GOAL OF THE EXERCISE: Retype all of the records shown beneath this task, exactly as they stand.

(EXERCISE DATA)

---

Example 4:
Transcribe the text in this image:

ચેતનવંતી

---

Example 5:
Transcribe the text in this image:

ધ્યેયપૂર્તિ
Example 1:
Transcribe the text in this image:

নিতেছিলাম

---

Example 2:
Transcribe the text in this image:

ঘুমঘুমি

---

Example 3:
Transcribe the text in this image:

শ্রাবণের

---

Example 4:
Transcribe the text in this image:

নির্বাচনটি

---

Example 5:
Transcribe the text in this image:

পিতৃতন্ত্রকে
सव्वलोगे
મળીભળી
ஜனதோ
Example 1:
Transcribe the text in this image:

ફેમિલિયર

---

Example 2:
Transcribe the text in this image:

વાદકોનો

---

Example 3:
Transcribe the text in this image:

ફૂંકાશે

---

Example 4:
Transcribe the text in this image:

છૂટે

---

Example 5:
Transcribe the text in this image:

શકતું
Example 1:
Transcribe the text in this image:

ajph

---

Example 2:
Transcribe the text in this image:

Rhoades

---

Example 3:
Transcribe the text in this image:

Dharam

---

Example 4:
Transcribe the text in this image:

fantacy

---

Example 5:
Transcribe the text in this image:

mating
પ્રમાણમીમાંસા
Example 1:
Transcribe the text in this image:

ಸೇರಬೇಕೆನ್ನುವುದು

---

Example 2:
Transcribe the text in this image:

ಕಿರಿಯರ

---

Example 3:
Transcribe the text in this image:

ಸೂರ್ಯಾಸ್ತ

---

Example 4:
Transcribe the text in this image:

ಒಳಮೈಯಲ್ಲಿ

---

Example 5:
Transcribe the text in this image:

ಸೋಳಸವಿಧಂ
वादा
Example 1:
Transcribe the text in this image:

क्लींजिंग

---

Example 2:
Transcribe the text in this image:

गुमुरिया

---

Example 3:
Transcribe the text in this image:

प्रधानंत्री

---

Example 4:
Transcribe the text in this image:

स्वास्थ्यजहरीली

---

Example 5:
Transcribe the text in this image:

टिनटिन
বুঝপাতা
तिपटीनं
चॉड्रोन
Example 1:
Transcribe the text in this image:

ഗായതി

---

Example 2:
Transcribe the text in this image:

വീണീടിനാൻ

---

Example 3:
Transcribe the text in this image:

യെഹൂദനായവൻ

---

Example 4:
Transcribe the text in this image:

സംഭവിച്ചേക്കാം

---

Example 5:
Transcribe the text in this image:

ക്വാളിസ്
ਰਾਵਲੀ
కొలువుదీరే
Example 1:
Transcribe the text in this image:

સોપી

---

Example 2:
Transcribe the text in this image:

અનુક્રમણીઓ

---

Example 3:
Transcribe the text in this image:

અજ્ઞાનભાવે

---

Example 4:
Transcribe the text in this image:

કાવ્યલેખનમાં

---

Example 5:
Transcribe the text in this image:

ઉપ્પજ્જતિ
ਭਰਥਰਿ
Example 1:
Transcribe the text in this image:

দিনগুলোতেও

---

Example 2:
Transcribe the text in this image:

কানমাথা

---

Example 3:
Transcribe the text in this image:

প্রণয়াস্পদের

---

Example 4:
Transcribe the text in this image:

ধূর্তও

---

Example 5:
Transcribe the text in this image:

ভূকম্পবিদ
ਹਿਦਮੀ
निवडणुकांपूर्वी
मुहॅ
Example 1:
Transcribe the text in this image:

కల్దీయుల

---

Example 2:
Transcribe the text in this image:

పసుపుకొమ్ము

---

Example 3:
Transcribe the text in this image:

(End EXERCISE DATA)

TASK RESPONSE:
---

Example 4:
Transcribe the text in this image:

ચેતનવંતી

---

Example 5:
Transcribe the text in this image:

ધ્યેયપૂર્તિ
Example 1:
Transcribe the text in this image:

নিতেছিলাম

---

Example 2:
Transcribe the text in this image:

ঘুমঘুমি

---

Example 3:
Transcribe the text in this image:

শ্রাবণের

---

Example 4:
Transcribe the text in this image:

নির্বাচনটি

---

Example 5:
Transcribe the text in this image:

পিতৃতন্ত্রকে
सव्वलोगे
મળીભળી
ஜனதோ
Example 1:
Transcribe the text in this image:

ફેમિલિયર

---

Example 2:
Transcribe the text in this image:

વાદકોનો

---

Example 3:
Transcribe the text in this image:

ફૂંકાશે

---

Example 4:
Transcribe the text in this image:

છૂટે

---

Example 5:
Transcribe the text in this image:

શકતું
Example 1:
Transcribe the text in this image:

ajph

---

Example 2:
Transcribe the text in this image:

Rhoades

---

Example 3:
Transcribe the text in this image:

Dharam

---

Example 4:
Transcribe the text in this image:

fantacy

---

Example 5:
Transcribe the text in this image:

mating
પ્રમાણમીમાંસા
Example 1:
Transcribe the text in this image:

ಸೇರಬೇಕೆನ್ನುವುದು

---

Example 2:
Transcribe the text in this image:

ಕಿರಿಯರ

---

Example 3:
Transcribe the text in this image:

ಸೂರ್ಯಾಸ್ತ

---

Example 4:
Transcribe the text in this image:

ಒಳಮೈಯಲ್ಲಿ

---

Example 5:
Transcribe the text in this image:

ಸೋಳಸವಿಧಂ
वादा
Example 1:
Transcribe the text in this image:

क्लींजिंग

---

Example 2:
Transcribe the text in this image:

गुमुरिया

---

Example 3:
Transcribe the text in this image:

प्रधानंत्री

---

Example 4:
Transcribe the text in this image:

स्वास्थ्यजहरीली

---

Example 5:
Transcribe the text in this image:

टिनटिन
বুঝপাতা
तिपटीनं
चॉड्रोन
Example 1:
Transcribe the text in this image:

ഗായതി

---

Example 2:
Transcribe the text in this image:

വീണീടിനാൻ

---

Example 3:
Transcribe the text in this image:

യെഹൂദനായവൻ

---

Example 4:
Transcribe the text in this image:

സംഭവിച്ചേക്കാം

---

Example 5:
Transcribe the text in this image:

ക്വാളിസ്
ਰਾਵਲੀ
కొలువుదీరే
Example 1:
Transcribe the text in this image:

સોપી

---

Example 2:
Transcribe the text in this image:

અનુક્રમણીઓ

---

Example 3:
Transcribe the text in this image:

અજ્ઞાનભાવે

---

Example 4:
Transcribe the text in this image:

કાવ્યલેખનમાં

---

Example 5:
Transcribe the text in this image:

ઉપ્પજ્જતિ
ਭਰਥਰਿ
Example 1:
Transcribe the text in this image:

দিনগুলোতেও

---

Example 2:
Transcribe the text in this image:

কানমাথা

---

Example 3:
Transcribe the text in this image:

প্রণয়াস্পদের

---

Example 4:
Transcribe the text in this image:

ধূর্তও

---

Example 5:
Transcribe the text in this image:

ভূকম্পবিদ
ਹਿਦਮੀ
निवडणुकांपूर्वी
मुहॅ
Example 1:
Transcribe the text in this image:

కల్దీయుల

---

Example 2:
Transcribe the text in this image:

పసుపుకొమ్ము

---

Example 3:
Transcribe the text in this image:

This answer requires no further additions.